Clair-obscur

Van Gogh beschrijft dit Weefgetouw met wever in een brief aan zijn broer Theo als ‘een interieur met 3 raampjes die uitzien op het geelachtig groen, dat contrasteert met het blauw van ’t goed dat op ’t getouw wordt geweven en de kiel van de wever, die weer van een ander blauw is.’ De schemerige werkplaats is voor hem vooral ook interessant vanwege het ‘Rembrandtieke’ clair-obscur.

Afwisselend schouwspel

De kleding van de wever, het weefsel op het getouw en het landschap op de achtergrond bieden een afwisselend schouwspel van verschillende tinten blauw en groen. Het ‘houten monster’, zoals Van Gogh het weefgetouw noemt, laat een rijke schakering aan bruinen en zwarten zien.
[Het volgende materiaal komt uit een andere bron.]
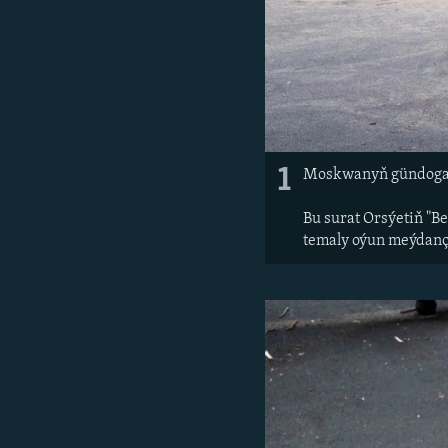
1
Moskwanyň gündogary
Bu surat Orsýetiň "Be
temaly oýun meýdanç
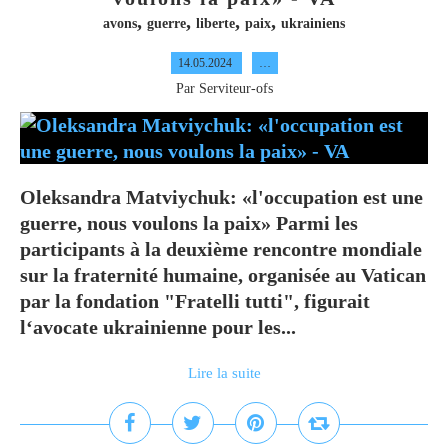
,
,
,
,
avons
guerre
liberte
paix
ukrainiens
14.05.2024
…
Par Serviteur-ofs
Oleksandra Matviychuk: «l'occupation est une
guerre, nous voulons la paix» Parmi les
participants à la deuxième rencontre mondiale
sur la fraternité humaine, organisée au Vatican
par la fondation "Fratelli tutti", figurait
l‘avocate ukrainienne pour les...
Lire la suite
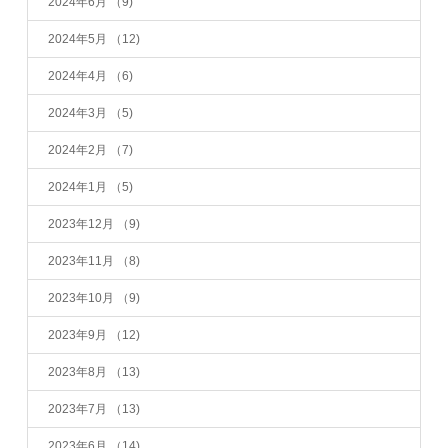
2024年6月
（9)
2024年5月
（12)
2024年4月
（6)
2024年3月
（5)
2024年2月
（7)
2024年1月
（5)
2023年12月
（9)
2023年11月
（8)
2023年10月
（9)
2023年9月
（12)
2023年8月
（13)
2023年7月
（13)
2023年6月
（14)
Het contrast tussen binnen en buiten wordt hier versterkt door licht en kleur.

Karakteristieke houding

Van Gogh beeldt de wever in zijn weefstoel af in een karakteristieke houding: de linkerarm gestrekt om met het riet de inslagdraad tegen de stof aan te slaan en de rechterarm iets omhoog om met de zweep de schietspoel heen en weer te slaan.